Slow-Cooked Pork Ragu
Tender, slow-cooked pork shoulder is combined with fennel seeds and a generous spoonful of La Saucy Salsa Paprika to make this incredibly rich, flavoursome pasta sauce. What’s more, it requires minimal effort – just give it plenty of time to simmer and it turns out beautifully. Serve with fresh tagliatelle for a gorgeously comforting dinner.
1 large carrot
2 garlic cloves
1 tbsp fennel seeds
Olive oil for frying
500g pork shoulder
6 ripe tomatoes
A glass of red wine
1 tbsp tomato puree
1 tbsp La Saucy Salsa Paprika
A pinch of salt and black pepper
Fresh tagliatelle, to serve
- Peel and finely chop the carrot and garlic, and fry gently with the fennel seeds in a splash of olive oil until the carrot is nicely softened.
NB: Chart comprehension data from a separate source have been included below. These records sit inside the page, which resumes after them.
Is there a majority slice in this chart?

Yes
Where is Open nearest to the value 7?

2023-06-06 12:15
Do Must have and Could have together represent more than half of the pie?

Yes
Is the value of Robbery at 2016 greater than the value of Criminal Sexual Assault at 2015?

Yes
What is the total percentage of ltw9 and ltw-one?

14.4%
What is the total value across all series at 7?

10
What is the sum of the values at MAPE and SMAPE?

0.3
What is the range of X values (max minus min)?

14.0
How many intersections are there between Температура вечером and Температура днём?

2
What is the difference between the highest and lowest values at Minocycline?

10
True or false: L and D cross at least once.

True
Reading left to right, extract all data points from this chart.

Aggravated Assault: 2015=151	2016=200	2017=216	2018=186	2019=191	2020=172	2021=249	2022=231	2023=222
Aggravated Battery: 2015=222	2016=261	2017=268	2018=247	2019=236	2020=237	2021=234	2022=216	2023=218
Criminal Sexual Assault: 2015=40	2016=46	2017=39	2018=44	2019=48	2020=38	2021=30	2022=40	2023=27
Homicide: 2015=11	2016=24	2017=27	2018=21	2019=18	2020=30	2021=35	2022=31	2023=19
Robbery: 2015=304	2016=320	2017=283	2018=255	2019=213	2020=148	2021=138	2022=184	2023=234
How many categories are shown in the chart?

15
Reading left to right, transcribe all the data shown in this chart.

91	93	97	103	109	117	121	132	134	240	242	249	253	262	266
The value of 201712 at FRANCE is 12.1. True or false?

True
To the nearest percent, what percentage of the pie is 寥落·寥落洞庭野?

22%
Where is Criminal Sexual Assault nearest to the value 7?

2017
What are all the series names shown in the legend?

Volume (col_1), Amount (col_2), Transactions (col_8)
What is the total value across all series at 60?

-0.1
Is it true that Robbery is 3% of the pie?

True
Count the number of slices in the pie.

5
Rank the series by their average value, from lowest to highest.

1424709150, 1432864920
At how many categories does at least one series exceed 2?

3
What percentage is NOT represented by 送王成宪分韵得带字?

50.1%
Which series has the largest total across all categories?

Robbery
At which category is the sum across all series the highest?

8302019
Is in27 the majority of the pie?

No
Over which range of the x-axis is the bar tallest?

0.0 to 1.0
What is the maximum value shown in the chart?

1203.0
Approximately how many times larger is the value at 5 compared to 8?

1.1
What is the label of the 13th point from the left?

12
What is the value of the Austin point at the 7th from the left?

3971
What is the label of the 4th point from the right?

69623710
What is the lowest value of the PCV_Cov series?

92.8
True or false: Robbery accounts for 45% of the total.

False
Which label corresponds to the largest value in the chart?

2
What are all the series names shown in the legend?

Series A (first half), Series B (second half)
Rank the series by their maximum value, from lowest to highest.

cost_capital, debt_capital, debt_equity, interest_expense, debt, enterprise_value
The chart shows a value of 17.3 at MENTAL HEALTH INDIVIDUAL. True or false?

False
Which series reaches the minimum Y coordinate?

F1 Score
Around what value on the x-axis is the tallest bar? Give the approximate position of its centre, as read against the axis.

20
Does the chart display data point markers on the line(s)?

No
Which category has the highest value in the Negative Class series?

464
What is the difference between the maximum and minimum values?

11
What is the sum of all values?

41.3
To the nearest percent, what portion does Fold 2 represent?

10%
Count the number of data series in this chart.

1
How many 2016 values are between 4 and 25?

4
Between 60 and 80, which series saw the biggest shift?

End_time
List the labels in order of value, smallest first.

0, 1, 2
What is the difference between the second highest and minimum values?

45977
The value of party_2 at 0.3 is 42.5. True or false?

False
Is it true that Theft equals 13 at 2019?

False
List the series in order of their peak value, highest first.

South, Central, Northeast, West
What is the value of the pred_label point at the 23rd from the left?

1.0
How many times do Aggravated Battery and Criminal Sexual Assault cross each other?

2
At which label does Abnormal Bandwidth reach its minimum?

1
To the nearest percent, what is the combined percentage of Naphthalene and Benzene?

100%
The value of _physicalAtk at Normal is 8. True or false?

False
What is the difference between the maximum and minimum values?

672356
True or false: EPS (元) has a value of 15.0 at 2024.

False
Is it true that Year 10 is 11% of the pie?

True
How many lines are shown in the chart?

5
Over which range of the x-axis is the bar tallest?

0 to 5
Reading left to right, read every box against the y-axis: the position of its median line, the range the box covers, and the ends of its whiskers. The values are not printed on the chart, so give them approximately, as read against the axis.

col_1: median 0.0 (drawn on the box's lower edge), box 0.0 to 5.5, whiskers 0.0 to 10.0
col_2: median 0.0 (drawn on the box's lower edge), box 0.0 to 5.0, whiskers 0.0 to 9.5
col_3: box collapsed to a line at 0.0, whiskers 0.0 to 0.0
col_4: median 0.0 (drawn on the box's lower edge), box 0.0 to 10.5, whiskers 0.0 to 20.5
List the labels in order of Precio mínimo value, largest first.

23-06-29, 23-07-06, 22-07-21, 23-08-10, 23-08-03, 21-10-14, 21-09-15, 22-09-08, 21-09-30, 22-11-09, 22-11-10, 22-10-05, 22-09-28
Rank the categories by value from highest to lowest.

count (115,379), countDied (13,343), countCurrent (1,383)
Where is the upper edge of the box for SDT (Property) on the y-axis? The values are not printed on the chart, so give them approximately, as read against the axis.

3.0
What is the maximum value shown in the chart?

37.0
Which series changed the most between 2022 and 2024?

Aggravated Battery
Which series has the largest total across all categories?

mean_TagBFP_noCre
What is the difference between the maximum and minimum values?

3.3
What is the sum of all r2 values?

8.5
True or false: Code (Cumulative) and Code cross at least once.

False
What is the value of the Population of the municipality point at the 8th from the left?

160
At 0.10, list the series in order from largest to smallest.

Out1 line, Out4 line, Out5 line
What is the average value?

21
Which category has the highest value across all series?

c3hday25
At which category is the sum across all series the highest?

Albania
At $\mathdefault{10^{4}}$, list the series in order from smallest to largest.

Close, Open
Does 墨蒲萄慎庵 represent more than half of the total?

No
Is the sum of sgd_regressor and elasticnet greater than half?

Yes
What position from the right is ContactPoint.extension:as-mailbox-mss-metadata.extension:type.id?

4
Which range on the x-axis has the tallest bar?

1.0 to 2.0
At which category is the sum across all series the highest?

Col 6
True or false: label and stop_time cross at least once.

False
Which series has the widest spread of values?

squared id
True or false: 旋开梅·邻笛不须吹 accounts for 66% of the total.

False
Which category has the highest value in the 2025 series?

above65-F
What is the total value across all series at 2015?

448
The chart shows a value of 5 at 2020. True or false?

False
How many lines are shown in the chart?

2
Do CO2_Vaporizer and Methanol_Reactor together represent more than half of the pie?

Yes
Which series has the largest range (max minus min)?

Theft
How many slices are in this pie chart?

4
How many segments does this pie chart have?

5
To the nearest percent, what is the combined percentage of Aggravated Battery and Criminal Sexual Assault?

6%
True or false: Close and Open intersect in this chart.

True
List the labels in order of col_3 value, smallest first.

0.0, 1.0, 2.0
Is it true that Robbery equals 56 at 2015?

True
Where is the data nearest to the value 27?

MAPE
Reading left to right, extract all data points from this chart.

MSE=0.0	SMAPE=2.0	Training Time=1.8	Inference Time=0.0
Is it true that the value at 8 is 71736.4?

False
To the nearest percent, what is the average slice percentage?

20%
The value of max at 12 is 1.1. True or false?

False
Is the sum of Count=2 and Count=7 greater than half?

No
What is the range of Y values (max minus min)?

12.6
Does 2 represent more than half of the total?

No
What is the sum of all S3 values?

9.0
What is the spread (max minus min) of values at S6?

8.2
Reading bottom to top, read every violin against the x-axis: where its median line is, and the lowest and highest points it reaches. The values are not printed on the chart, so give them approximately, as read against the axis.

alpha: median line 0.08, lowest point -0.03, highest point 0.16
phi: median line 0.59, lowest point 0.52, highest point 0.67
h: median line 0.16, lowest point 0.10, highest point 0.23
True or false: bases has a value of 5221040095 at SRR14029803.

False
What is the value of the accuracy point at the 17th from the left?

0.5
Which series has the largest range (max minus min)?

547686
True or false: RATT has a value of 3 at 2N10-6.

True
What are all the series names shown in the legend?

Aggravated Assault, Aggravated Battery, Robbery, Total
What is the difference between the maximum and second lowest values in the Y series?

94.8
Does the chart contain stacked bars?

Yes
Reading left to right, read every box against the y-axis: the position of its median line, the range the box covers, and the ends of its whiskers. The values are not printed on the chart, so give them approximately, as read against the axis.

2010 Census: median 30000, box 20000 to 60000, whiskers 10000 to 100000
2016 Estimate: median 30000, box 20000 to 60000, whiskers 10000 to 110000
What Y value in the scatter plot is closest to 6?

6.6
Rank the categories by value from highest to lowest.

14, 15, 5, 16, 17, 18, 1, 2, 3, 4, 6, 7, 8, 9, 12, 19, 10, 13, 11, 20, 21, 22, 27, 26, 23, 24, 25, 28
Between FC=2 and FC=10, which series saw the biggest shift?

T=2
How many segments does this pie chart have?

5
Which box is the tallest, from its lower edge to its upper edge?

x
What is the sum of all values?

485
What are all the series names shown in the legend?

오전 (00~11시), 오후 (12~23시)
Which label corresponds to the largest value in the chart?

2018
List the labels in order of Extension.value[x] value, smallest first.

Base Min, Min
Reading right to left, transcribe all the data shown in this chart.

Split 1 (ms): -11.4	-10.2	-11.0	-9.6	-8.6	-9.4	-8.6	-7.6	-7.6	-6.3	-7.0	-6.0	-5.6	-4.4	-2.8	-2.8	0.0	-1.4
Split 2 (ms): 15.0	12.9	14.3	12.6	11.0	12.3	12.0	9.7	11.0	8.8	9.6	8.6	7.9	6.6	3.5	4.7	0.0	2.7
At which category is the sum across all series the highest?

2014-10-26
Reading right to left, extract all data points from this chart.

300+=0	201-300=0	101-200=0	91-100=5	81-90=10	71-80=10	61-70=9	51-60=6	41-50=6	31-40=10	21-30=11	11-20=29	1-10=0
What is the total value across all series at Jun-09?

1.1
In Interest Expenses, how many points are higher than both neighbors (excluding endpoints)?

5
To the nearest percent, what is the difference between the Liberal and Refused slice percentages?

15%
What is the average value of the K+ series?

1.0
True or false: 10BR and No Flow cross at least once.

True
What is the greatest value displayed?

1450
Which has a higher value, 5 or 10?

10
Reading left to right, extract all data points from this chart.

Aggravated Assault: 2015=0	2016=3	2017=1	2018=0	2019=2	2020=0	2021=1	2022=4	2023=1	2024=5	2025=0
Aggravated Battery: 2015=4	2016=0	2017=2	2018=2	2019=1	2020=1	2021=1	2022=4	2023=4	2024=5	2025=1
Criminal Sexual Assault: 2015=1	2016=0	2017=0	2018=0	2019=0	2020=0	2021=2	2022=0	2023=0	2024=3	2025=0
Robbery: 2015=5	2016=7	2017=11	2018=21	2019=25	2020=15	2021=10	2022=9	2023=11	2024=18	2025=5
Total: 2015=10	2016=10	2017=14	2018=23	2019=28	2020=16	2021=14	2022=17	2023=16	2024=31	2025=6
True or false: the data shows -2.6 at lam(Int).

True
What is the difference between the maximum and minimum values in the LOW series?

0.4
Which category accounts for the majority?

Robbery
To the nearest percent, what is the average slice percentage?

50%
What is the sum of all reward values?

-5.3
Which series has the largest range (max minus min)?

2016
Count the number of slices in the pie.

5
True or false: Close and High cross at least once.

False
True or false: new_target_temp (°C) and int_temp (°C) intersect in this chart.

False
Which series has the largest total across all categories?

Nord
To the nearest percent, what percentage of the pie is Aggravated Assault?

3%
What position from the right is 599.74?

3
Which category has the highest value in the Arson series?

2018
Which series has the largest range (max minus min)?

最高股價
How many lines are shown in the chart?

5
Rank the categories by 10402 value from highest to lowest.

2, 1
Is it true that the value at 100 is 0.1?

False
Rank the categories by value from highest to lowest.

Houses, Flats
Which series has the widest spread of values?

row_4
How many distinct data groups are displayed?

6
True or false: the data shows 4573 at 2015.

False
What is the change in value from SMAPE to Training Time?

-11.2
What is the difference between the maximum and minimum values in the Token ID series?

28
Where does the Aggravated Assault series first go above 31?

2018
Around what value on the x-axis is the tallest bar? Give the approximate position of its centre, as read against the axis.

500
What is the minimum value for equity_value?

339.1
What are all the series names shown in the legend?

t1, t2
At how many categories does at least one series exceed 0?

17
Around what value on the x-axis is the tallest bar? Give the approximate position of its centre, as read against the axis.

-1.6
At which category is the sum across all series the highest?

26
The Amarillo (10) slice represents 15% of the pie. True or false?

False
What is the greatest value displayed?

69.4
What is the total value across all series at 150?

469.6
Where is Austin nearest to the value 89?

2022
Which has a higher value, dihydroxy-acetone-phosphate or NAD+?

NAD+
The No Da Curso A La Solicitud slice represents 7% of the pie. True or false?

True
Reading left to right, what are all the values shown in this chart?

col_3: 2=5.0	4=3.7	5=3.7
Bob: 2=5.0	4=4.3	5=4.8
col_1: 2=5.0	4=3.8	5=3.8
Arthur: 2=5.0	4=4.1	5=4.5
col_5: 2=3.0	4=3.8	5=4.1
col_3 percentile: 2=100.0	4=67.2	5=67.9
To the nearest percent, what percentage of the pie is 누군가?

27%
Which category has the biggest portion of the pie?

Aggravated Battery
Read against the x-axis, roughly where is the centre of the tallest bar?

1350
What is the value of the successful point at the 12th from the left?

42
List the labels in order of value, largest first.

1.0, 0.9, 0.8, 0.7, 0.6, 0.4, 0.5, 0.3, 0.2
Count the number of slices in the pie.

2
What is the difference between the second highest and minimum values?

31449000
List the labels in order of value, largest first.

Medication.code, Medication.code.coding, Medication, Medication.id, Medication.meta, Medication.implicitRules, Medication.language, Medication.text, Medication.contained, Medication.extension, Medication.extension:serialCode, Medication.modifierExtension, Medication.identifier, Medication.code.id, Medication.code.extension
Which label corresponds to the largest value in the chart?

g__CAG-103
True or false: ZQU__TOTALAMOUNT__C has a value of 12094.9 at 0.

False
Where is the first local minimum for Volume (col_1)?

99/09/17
- Cut the pork shoulder into bite-sized pieces and add to the pan – fry for no more than a couple of minutes, then add the red wine and let it simmer for a few minutes more.
- Roughly chop the tomatoes and then add to the pan with the tomato puree and La Saucy Salsa Paprika. Stir really well and then leave to simmer, uncovered, for an hour and a half. Stir occasionally, and add a little water if it starts to stick towards the end.
- By this point, the meat should be really tender and starting to come apart. Give it a good mix to break up the pork further, then season to taste with salt and black pepper. Cook the fresh tagliatelle according to the instructions on the packet, then stir through the sauce and serve.